About $259,059 to A2 Group Inc., a Miami-based engineering and construction management organization, for construction management services at the ballpark’s marketing center.
Among smaller expenditures the team counted is its share of ballpark construction, Comcast received $2,037 for cable TV and internet services at the team’s sales headquarters, an off-site location for ballpark marketing; L2L Digital Printing received $3,583 for aerial shots and prints of the ballpark; and Flora E. Montoya received $26,870 for cleaning the sales headquarters.
The team spent $897 on office supplies at Office Depot and $8,997 on office supplies at Direct Office Supplies.
Match Up Promotions, a promotional product and branded apparel company, received $10,980 in alcohol spending, an expense that Mr. Galan said the county intends to challenge.
As the team would finance the ballpark’s capital reserve fund should the project come in under budget, the team is in the process of closing out bid packages on the project, Mr. Galan said. Potential claims by prime contractors will determine the amount that can go into the stadium’s capital reserve.

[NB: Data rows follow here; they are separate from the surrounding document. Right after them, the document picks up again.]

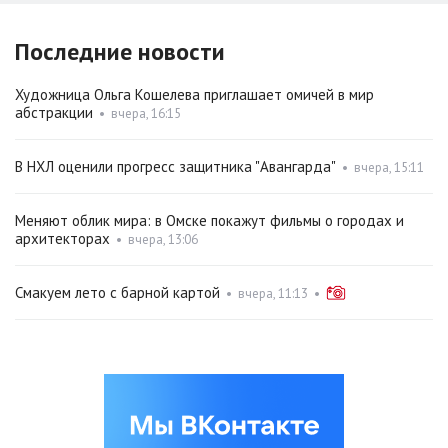
Последние новости
Художница Ольга Кошелева приглашает омичей в мир
абстракции
•
вчера, 16:15
В НХЛ оценили прогресс защитника "Авангарда"
•
вчера, 15:11
Меняют облик мира: в Омске покажут фильмы о городах и
архитекторах
•
вчера, 13:06
Смакуем лето с барной картой
•
вчера, 11:13
•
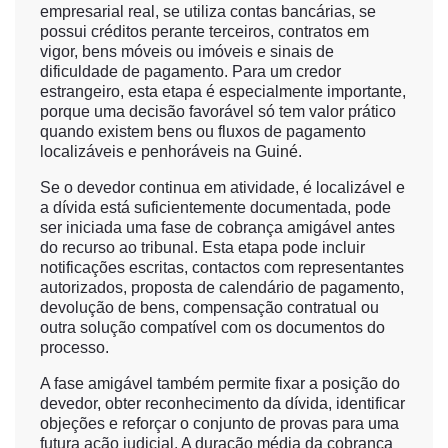
empresarial real, se utiliza contas bancárias, se
possui créditos perante terceiros, contratos em
vigor, bens móveis ou imóveis e sinais de
dificuldade de pagamento. Para um credor
estrangeiro, esta etapa é especialmente importante,
porque uma decisão favorável só tem valor prático
quando existem bens ou fluxos de pagamento
localizáveis e penhoráveis na Guiné.
Se o devedor continua em atividade, é localizável e
a dívida está suficientemente documentada, pode
ser iniciada uma fase de cobrança amigável antes
do recurso ao tribunal. Esta etapa pode incluir
notificações escritas, contactos com representantes
autorizados, proposta de calendário de pagamento,
devolução de bens, compensação contratual ou
outra solução compatível com os documentos do
processo.
A fase amigável também permite fixar a posição do
devedor, obter reconhecimento da dívida, identificar
objeções e reforçar o conjunto de provas para uma
futura ação judicial. A duração média da cobrança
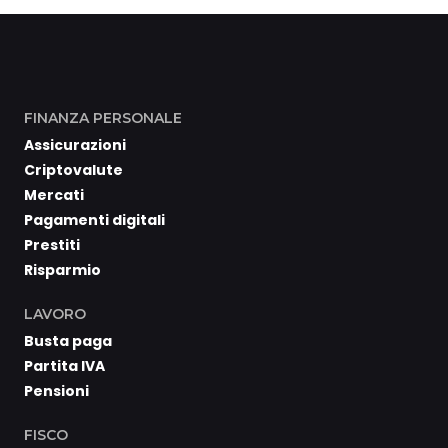
FINANZA PERSONALE
Assicurazioni
Criptovalute
Mercati
Pagamenti digitali
Prestiti
Risparmio
LAVORO
Busta paga
Partita IVA
Pensioni
FISCO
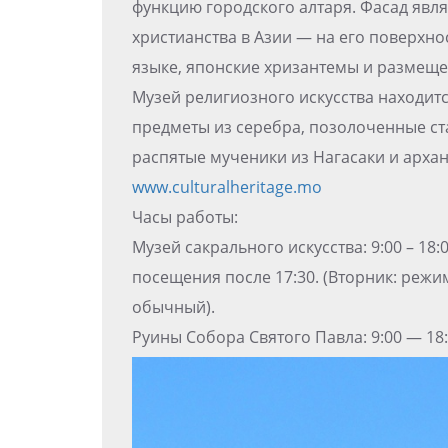
функцию городского алтаря. Фасад явл
христианства в Азии — на его поверхно
языке, японские хризантемы и размеще
Музей религиозного искусства находитс
предметы из серебра, позолоченные ст
распятые мученики из Нагасаки и арха
www.culturalheritage.mo
Часы работы:
Музей сакрального искусства: 9:00 – 18
посещения после 17:30. (Вторник: режи
обычный).
Руины Собора Святого Павла: 9:00 — 18:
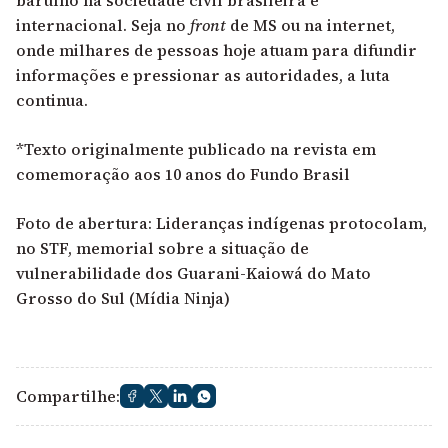
internacional. Seja no
front
de MS ou na internet,
onde milhares de pessoas hoje atuam para difundir
informações e pressionar as autoridades, a luta
continua.
*Texto originalmente publicado
na revista em
comemoração aos 10 anos
do Fundo Brasil
Foto de abertura: Lideranças indígenas protocolam,
no STF, memorial sobre a situação de
vulnerabilidade dos Guarani-Kaiowá do Mato
Grosso do Sul (
Mídia Ninja)
Compartilhe:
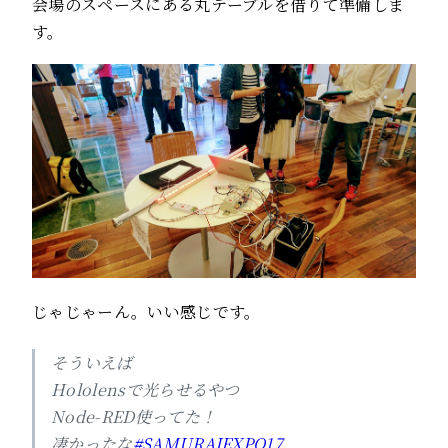
会場のスペースにある丸テーブルを借りて準備しま
す。
じゃじゃーん。いい感じです。
そういえば
Hololensで光らせるやつ
Node-RED使ってた！
凄かったな
#SAMURAIEXPO17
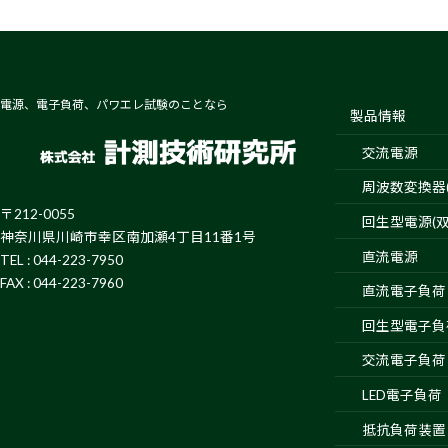
電源、電子負荷、パワエレ試験のことなら
製品情報
交流電源
周波数変換器(4
〒212-0055
回生型電源(双
神奈川県川崎市幸区南加瀬4丁目11番1号
直流電源
TEL : 044-223-7950
FAX : 044-223-7960
直流電子負荷
回生型電子負
交流電子負荷
LED電子負荷
抵抗負荷装置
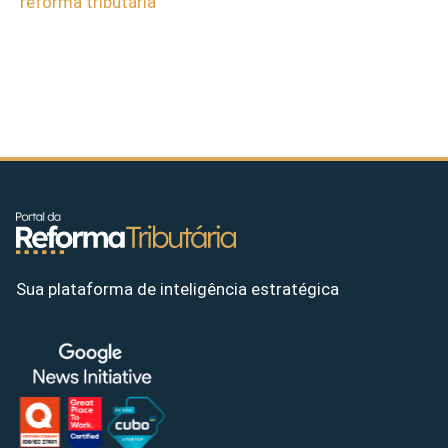
reforma tributária
Sua plataforma de inteligência estratégica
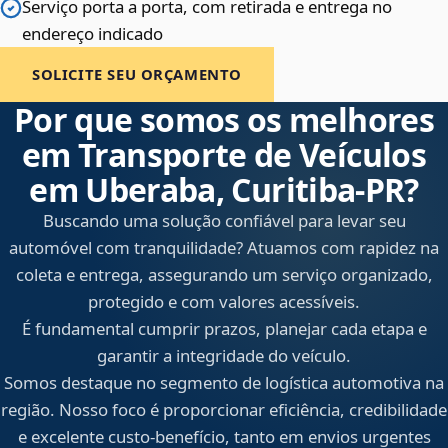
Serviço porta a porta, com retirada e entrega no
endereço indicado
SOLICITE SEU ORÇAMENTO
Por que somos os melhores
em Transporte de Veículos
em Uberaba, Curitiba‑PR?
Buscando uma solução confiável para levar seu
automóvel com tranquilidade? Atuamos com rapidez na
coleta e entrega, assegurando um serviço organizado,
protegido e com valores acessíveis.
É fundamental cumprir prazos, planejar cada etapa e
garantir a integridade do veículo.
Somos destaque no segmento de logística automotiva na
região. Nosso foco é proporcionar eficiência, credibilidade
e excelente custo-benefício, tanto em envios urgentes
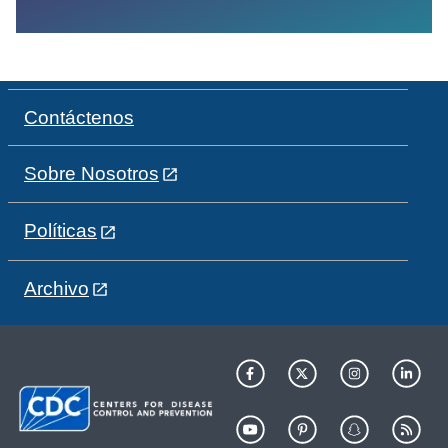
Contáctenos
Sobre Nosotros
Políticas
Archivo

Since the team will be responsible for overruns, the county continues to review and verify the funds the team lists as having been spent for the project, Mr. Galan said. The county, he said, will then dispute any charges that it feels should not be included in the project’s costs.
The county’s share of the ballpark, meanwhile, was financed primarily with three major bond issues that together will require principal and interest payments totaling more than $2.5 billion over the next three decades.
City of Miami costs, including stadium parking bond costs, are not included in that total, nor is public spending on public infrastructure or the value of the city land, the former Orange Bowl site.